不错,起先确是谢淮安抱着兔子,可没走出两步他嫌那兔子太沉,且总是动来动去不受控,便将兔子塞回给陆之凡。这一路黢黑崎岖山路,陆之凡一手擎着火折子,一手抱着兔子在前面蹚路,倘遇路况不佳,又得返身提醒身后的谢淮安注意脚下。

陆之瑶在比武大赛之后便没见谢淮安和陆之凡了,本以为二人许是在房内有要事商议,就没过去叨扰。晚饭时间仍是不见二人踪影,陆之瑶就到二人营房内去找。守卫士兵称二人早上离开了房间就再未回来。

陆之瑶有些心急,绕着营地寻了整整三圈也没见着人,就去城门口的守卫那儿问,这才知二人比赛结束后便出营往东边山里去了。

二人并未骑马,行李也都好端端摆在房内,定不是离营回京了。可这黑灯瞎火的,又是这么个偶有野兽出没的深山幽谷,陆之瑶难免惶惶不安,这二人一个是自己唯一的亲人,一个是当朝天子,谁出了事都是天催地塌的灾殃。

她在房内实在坐不住,索性去营地门前等。足足等了一个时辰,可算看到不远处影影绰绰闪烁着一星亮点。那亮点越来越大,大到她一眼便看到了火光里的陆之凡和谢淮安。

陆之瑶飞奔到二人跟前,气鼓鼓道:“你们跑去哪里了?知不知道我担心死了?!嗯?”

谢淮安装出一脸委委屈屈,揪着耳朵拎起手里的兔子,献宝似的捧到陆之瑶跟前:“你二哥说你喜欢兔子,大哥去给你逮兔子啦!你看!”

陆之瑶看到那只白兔子明显一怔,当初沈庸也是这样给她兔子的,那只兔子也是通体雪白的毛绒绒一团。

沈庸啊沈庸,她以为她忘记了,猛地再想起来心尖那儿还是会隐隐的疼。

谢淮安看陆之瑶愣在那儿不接兔子,以为她是惊喜到不敢相信,便又晃了晃手中的兔子:“不接过去吗?逮了整整一个下午呢!”

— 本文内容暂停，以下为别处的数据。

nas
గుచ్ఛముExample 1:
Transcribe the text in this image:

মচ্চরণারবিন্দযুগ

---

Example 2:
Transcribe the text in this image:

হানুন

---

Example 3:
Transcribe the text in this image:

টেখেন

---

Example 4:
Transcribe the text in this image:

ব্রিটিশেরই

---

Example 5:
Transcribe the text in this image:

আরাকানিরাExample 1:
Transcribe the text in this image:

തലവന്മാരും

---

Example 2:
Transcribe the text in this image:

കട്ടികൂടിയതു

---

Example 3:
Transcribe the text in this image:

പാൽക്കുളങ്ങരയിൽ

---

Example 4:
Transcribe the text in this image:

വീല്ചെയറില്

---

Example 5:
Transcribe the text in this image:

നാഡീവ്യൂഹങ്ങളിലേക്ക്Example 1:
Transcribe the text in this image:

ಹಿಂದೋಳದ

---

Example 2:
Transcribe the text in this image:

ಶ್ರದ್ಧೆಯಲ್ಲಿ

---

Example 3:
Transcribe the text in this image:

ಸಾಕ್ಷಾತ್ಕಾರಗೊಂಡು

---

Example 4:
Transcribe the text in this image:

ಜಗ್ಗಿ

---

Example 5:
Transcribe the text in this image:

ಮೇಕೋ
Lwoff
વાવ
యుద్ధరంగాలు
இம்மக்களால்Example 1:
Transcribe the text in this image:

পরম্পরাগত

陆之瑶方觉自己的失态,忙将那团毛绒绒双手接下来抱在怀里,轻轻抚摸起来。

她想起什么似的,回头望向城门之上,守卫正在换岗,无人注意这边,欲跪谢皇恩。

谢淮安早已看出她心意,在她有所动作之前抢先上前扶了她的双臂:“别跪。小心为上。”

陆之凡剧烈地咳嗽起来。

陆之瑶不以为意,只是又谨慎向四周望了,压低了声音对谢淮安道:“怎么也要谢过陛下这份厚礼,臣女何德何能能获陛下如此抬爱。”

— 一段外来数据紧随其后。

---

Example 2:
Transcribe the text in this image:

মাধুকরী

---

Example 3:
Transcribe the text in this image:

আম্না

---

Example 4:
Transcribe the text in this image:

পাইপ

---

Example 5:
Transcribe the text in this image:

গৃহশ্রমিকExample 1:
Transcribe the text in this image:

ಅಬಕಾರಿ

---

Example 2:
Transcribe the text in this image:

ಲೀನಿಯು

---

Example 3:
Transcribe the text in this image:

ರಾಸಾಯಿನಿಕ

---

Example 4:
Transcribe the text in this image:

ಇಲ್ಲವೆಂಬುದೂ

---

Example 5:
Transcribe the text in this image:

谢淮安瞪向陆之凡,那眼神分明透着浓浓的嫌恶。聪慧如陆之凡,却只当自己瞧不透,仍面带笑意地杵在原地。如此长林丰草,又黑天摸地的,谁知谢淮安会不会忽而起什么歹意,护妹狂魔怎会独留陆之瑶一人和一个男人在此地?管它这个男人是谁,天王老子都不行!

谢淮安无计奈何,又不好在陆之瑶面前直接命陆之凡回避,只好转身背对着陆之凡,不看他那笑里飞着刀的眼神。

“阿瑶,你可是拯救朕的大英雄啊!朕怎么谢你都不为过。”

阿……阿瑶……还拯救……大英雄……

谢淮安这句话在陆之瑶看来,满是读不懂。听闻荒山野岭极易遇上不好的东西,圣上莫不是这回中邪得更厉害了?

“阿瑶,朕在与你说话。”谢淮安本以为陆之瑶听了自己方才的话会受宠若惊,至少也会有那么点欢喜,可眼下他从陆之瑶脸上只看到了困惑,困惑中似乎还带着一丝怜悯。

“阿瑶”回神,借着火光上下打量了谢淮安,衣衫已被草木的枝条刮破,脸上亦遍布大大小小的红包,向来妥帖溜光的头发也毛躁起来,加上方才说的话又大正常,定是在深山里遇到了什么邪物。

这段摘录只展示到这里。